▶ [Problem requirements] Each line in the listing below that includes "root" should be counted; give the total and nothing more.

▶ [Given records]

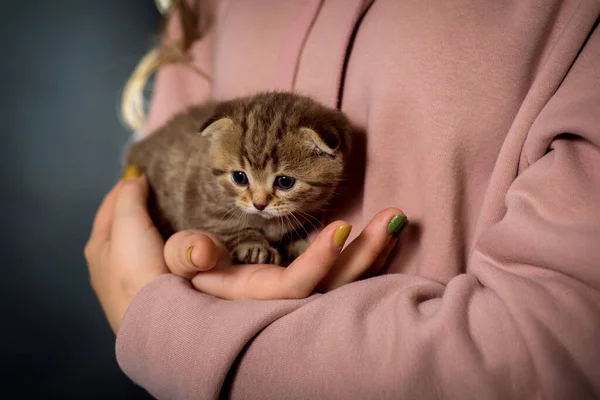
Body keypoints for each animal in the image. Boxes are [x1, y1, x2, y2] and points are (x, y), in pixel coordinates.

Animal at [126, 91, 352, 266]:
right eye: (240, 177)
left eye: (285, 182)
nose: (259, 204)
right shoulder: (201, 208)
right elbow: (230, 227)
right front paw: (254, 247)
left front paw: (296, 243)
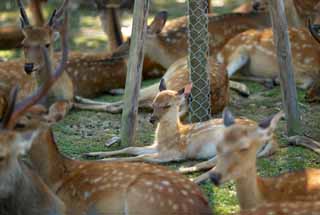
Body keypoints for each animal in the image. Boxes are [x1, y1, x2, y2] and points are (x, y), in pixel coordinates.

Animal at [84, 80, 278, 170]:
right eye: (152, 103)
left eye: (167, 105)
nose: (152, 119)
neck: (171, 137)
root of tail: (271, 139)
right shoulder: (157, 146)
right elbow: (130, 149)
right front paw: (93, 154)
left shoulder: (172, 153)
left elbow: (141, 157)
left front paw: (105, 161)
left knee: (211, 163)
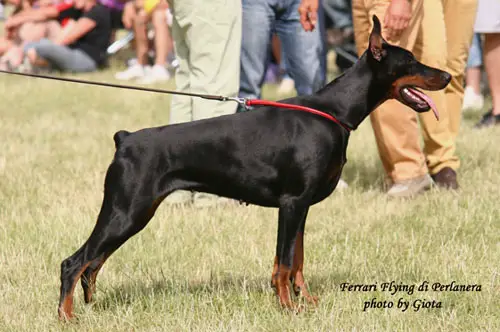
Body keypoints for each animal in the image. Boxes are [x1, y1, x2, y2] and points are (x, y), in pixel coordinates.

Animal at [56, 14, 452, 320]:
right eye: (411, 62)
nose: (447, 76)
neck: (335, 111)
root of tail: (125, 139)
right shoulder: (292, 202)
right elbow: (284, 262)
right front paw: (289, 308)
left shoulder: (301, 206)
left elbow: (297, 260)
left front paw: (306, 301)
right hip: (126, 210)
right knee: (75, 263)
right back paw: (67, 316)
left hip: (134, 213)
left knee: (93, 264)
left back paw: (89, 307)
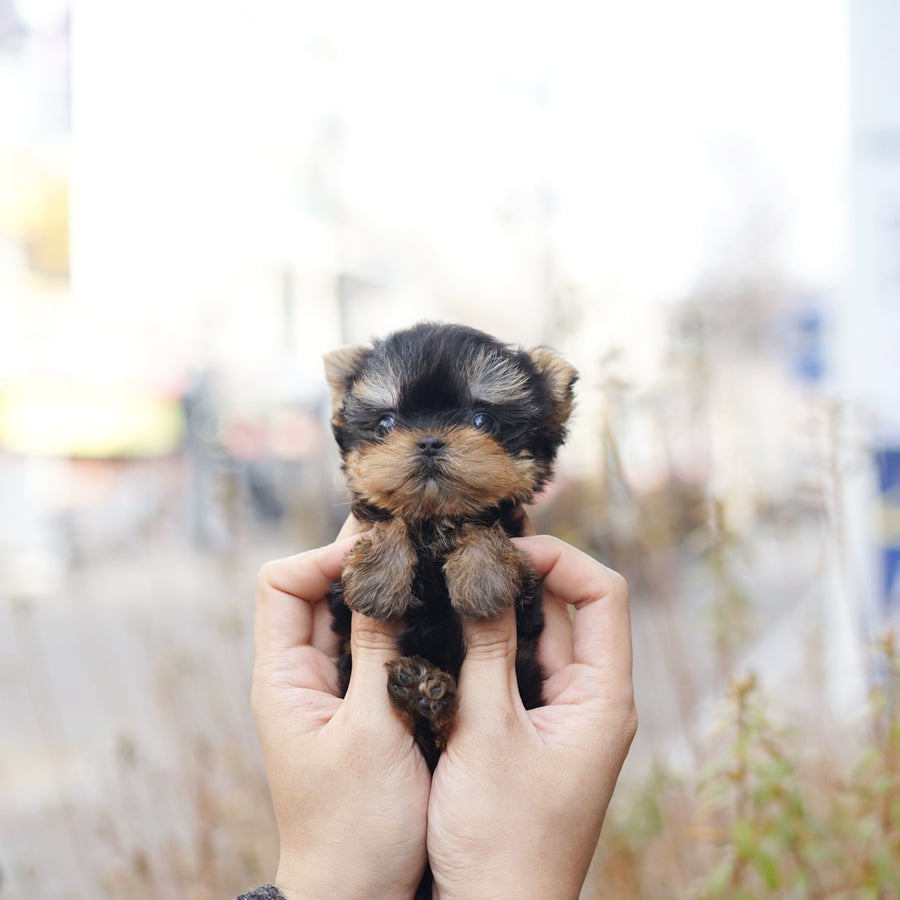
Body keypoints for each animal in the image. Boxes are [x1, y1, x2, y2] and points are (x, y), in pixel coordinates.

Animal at [324, 320, 576, 768]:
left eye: (483, 420)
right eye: (385, 425)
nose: (428, 440)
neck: (436, 520)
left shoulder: (524, 582)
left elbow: (483, 525)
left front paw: (484, 574)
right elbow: (393, 517)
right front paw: (376, 576)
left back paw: (427, 698)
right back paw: (419, 693)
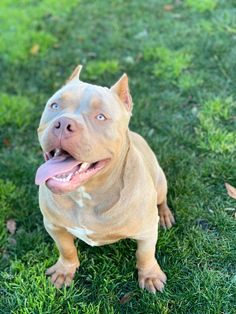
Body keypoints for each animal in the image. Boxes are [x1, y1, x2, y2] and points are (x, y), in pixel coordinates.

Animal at [35, 65, 175, 294]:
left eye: (101, 117)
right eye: (54, 105)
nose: (63, 123)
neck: (86, 194)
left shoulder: (146, 231)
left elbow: (145, 254)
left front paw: (150, 275)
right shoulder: (54, 226)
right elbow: (66, 249)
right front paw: (65, 270)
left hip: (160, 182)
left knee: (161, 200)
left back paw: (164, 215)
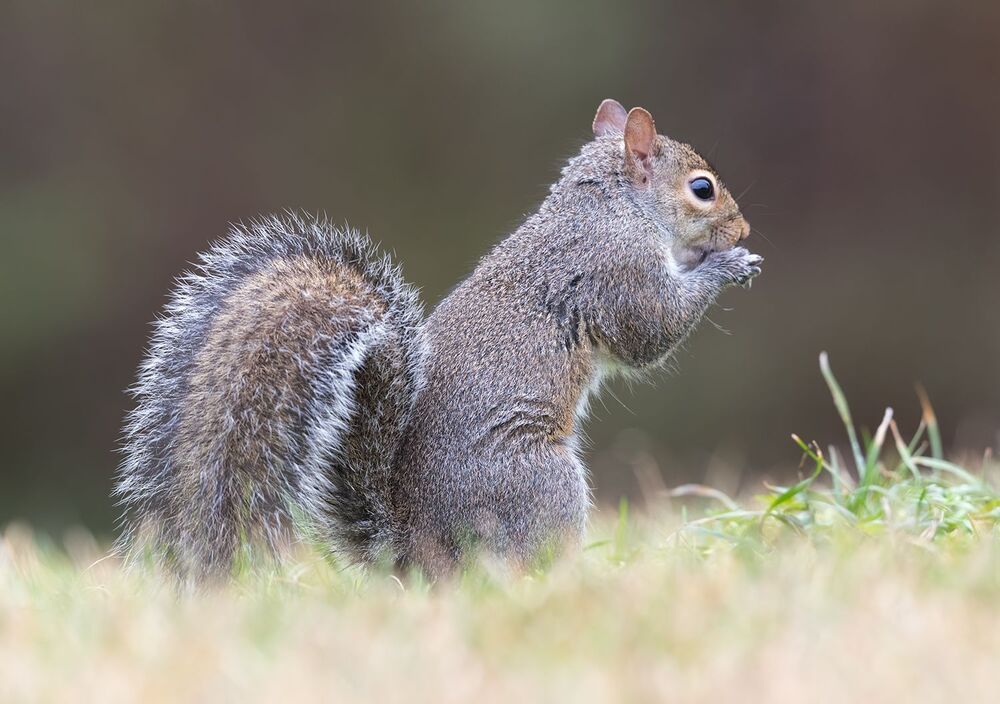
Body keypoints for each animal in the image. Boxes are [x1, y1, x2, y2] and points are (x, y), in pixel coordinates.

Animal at [115, 99, 763, 580]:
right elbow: (649, 332)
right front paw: (726, 265)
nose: (743, 228)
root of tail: (413, 554)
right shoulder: (616, 270)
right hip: (541, 482)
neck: (609, 204)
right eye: (702, 189)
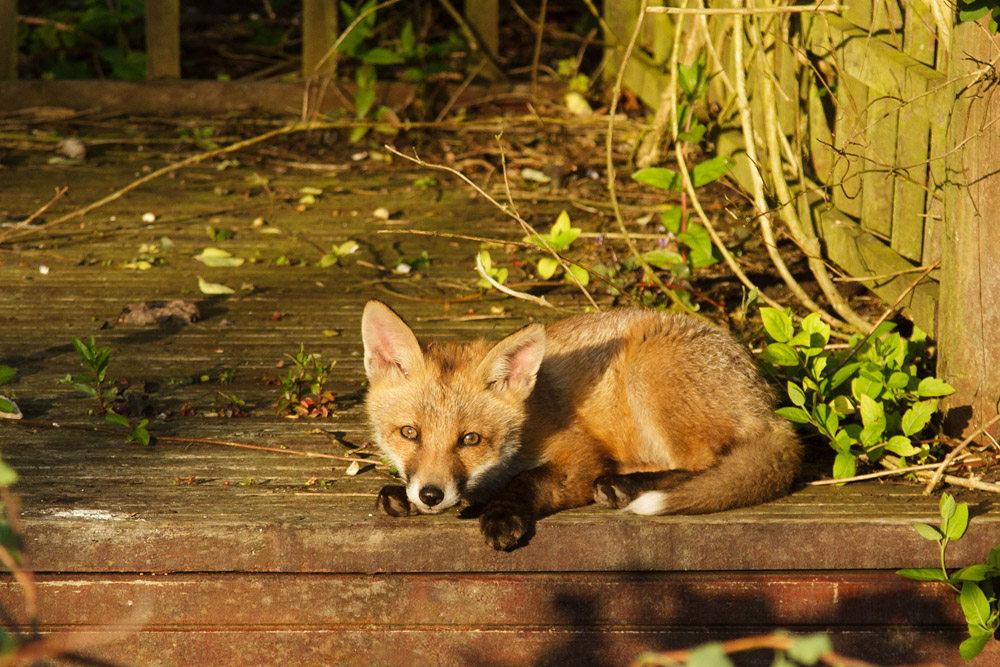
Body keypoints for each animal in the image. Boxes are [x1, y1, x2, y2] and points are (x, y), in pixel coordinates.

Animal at [361, 300, 802, 550]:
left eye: (470, 439)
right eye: (410, 433)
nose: (431, 495)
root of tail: (769, 404)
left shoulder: (581, 455)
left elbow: (526, 480)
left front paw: (502, 515)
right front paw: (408, 498)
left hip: (648, 368)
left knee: (705, 462)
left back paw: (623, 487)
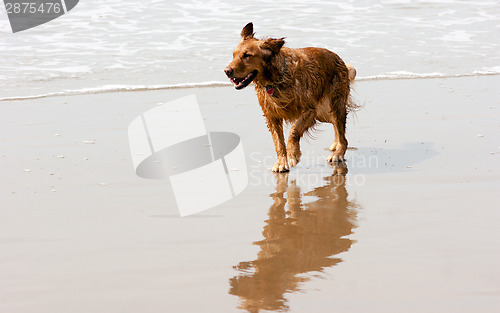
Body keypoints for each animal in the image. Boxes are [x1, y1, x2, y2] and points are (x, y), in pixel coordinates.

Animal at [225, 22, 358, 172]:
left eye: (247, 55)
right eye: (233, 55)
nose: (227, 71)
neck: (275, 79)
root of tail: (339, 59)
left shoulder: (309, 111)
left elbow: (294, 130)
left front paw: (293, 154)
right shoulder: (272, 117)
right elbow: (278, 142)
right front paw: (281, 162)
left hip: (335, 104)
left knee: (342, 134)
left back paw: (338, 153)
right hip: (323, 112)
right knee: (335, 125)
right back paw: (335, 145)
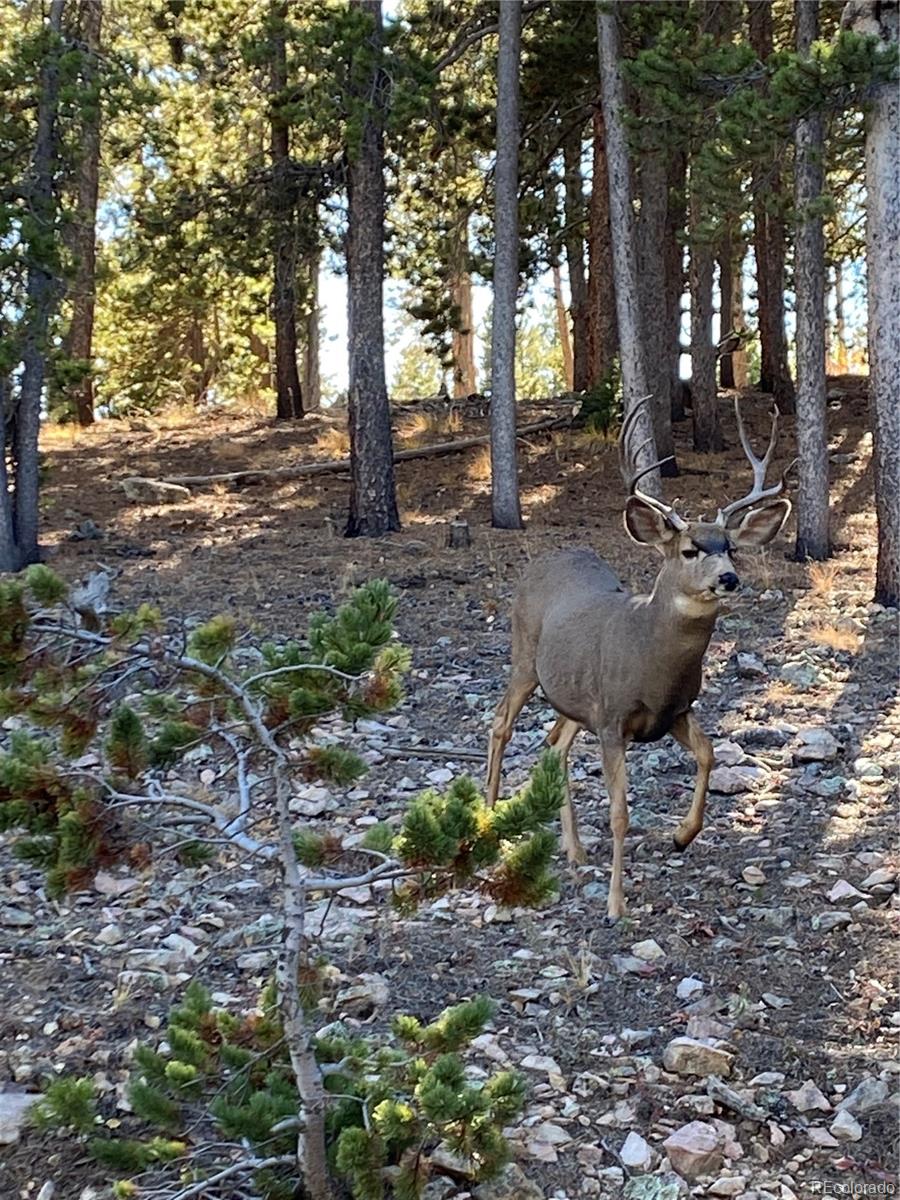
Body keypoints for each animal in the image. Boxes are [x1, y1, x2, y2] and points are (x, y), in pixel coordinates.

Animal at [489, 398, 792, 921]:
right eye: (690, 550)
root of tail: (545, 559)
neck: (652, 659)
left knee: (554, 744)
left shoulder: (675, 711)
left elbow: (709, 754)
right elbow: (619, 813)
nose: (729, 578)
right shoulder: (613, 719)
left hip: (574, 697)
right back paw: (488, 818)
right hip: (525, 658)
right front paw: (615, 904)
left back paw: (573, 848)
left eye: (730, 548)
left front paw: (682, 835)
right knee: (501, 724)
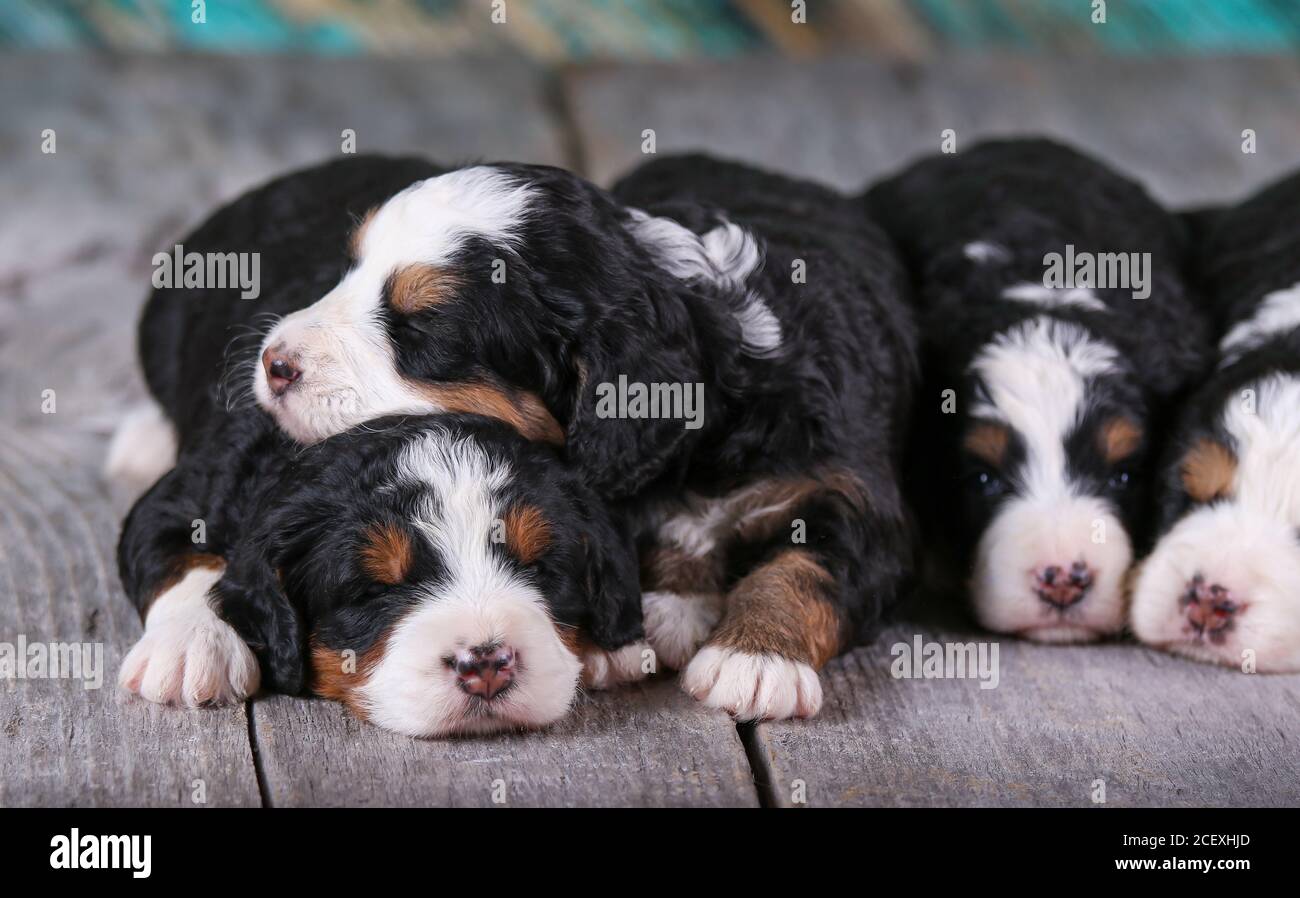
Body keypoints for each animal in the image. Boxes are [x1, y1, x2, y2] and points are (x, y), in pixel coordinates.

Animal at [116, 413, 644, 738]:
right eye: (374, 591)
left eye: (540, 568)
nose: (487, 666)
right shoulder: (183, 496)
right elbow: (184, 560)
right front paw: (190, 645)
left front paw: (610, 645)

▶ [Solution to this task] 6